В бараке чешский ученый передал мне свой паек хлеба. Его задание я выполнил успешно.
На другой день я отобрал "продуктов" еще больше, распихал их за пазухой и среди бела дня стал пробираться в тот барак, где находились Пацула и Дима. Но на полпути меня вдруг остановил пожарник.
Пожарники были чудовищно злые люди. Я видел, как они жестоко расправлялись с теми, кто однажды закурил около бани. В каждом из нас они подозревали поджигателей.
Я вытянулся перед пожарником, стал по команде "смирно". Он обошел меня вокруг, осмотрел со всех сторон, потом выдернул куртку из-за пояса, и вся моя продовольственная помощь вывалилась на землю.
- Ты обворовываешь ферму офицерскую?! - закричал пожарник.
Об этом тут же доложили коменданту, он приказал дать мне порцию палок и прогнал с хозяйственного участка.
С этого времени я стал "безработным", то есть не входил ни в одну из рабочих команд. Таких заключенных было много: нам будто бы не хватало вокруг лагеря работы и мы одни сидели в холодных, темных бараках без дела.
В последние дни октября, в те дни, когда в нашей стране люди жили предпраздничным настроением, радио по всему лагерю сообщило, что заключенные, не входящие в рабочие бригады, должны немедленно выйти на общую площадь.
"Что бы это могло означать?" - думал я.
Люди повалили из бараков. День был пасмурный, моросил дождь, поэтому каждый натягивал на себя все имеющееся у него тряпье, а сверху надевал обязательную полосатую куртку. Знали, что на таких "парадах" приходится стоять подолгу.
Большой плац стал серым. Но вот прозвучали команды, и из конца в конец площади выравнились ряды длиннейшей колонны.
Репродукторы известили: будет произведен медицинский осмотр.
Порядок осмотра был заранее продуман: люди сотнями раздевались донага и проходили мимо столов. Только сейчас обратили мы на эти столы внимание: за ними сидели люди в гражданском - их было человек пять - и лишь за последним сидел мужчина в белом халате, вероятно, врач.
Я попал в первую сотню.

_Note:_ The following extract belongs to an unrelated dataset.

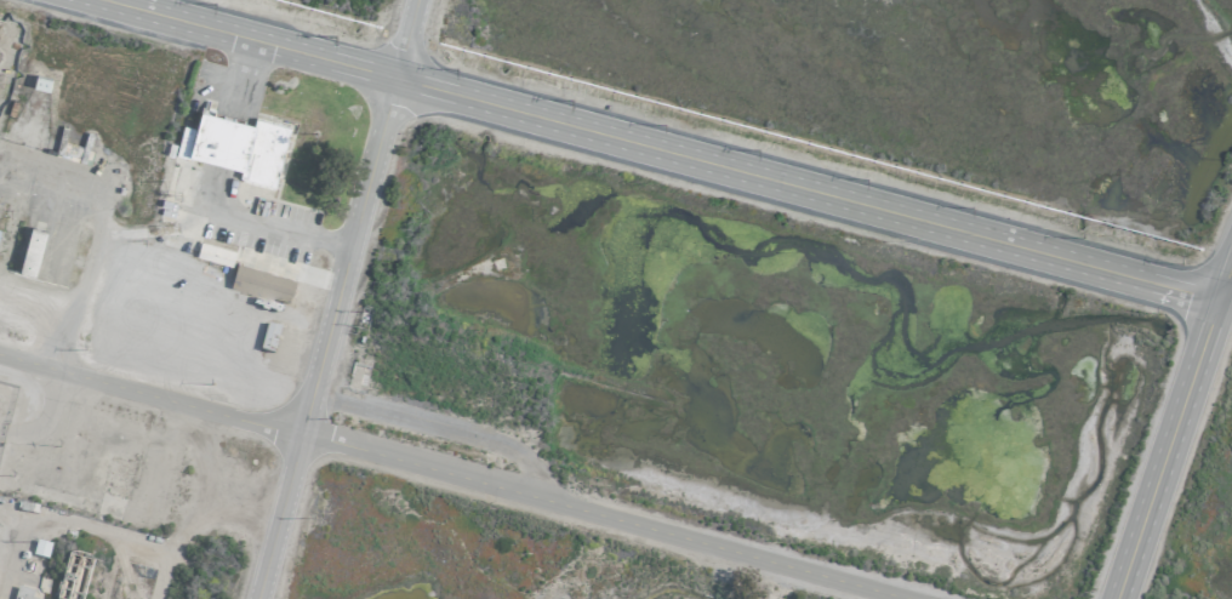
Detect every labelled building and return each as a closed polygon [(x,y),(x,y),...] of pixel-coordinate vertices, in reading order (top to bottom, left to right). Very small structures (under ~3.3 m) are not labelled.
[(49,76),(33,74),(30,85),(46,89),(49,76)] [(239,167),(236,177),(274,186),(287,125),(251,118),(250,121),(198,109),(193,127),(179,124),(173,153),(239,167)] [(32,274),(44,229),(28,226),(16,269),(32,274)] [(233,247),(196,241),(194,257),(229,263),(233,247)] [(286,303),(293,278),(234,262),(227,287),(286,303)] [(279,325),(266,321),(258,347),(270,350),(279,325)] [(44,558),(49,542),(34,538),(29,553),(44,558)] [(29,597),(30,588),(13,586),(11,598),(36,598),(29,597)]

Ничего не поделаешь - надо снимать с себя лохмотья и стоять на ветру, в холодную морось голышом и босиком. Сто живых скелетов - какая ужасная картина! Глядя на других, ты видишь самого себя. И, видимо, не один из нас в эти минуты подумал о том, что лучше было бы умереть, но не переносить таких издевательств.
А по радио подаются команды: по одному подходить к первому столу. В ряду я был пятнадцатым или двадцатым, и хорошо видел дорожки в "рай" и в "ад", по которым предстояло сейчас пройти. Приближаясь к первому столу, мы услышали приказ: задержаться перед дамой, стоявшей правее, повернуться перед ней на сто восемьдесят градусов. Я посмотрел вправо и действительно увидел высокую женщину. Худощавая, стройная, вся в черном, она стояла одна, в стороне. Перед ней не было стола. Похоже было, что она прибыла лишь для того, чтобы посмотреть на голых мужчин, когда они выглядят удивительно жалкими.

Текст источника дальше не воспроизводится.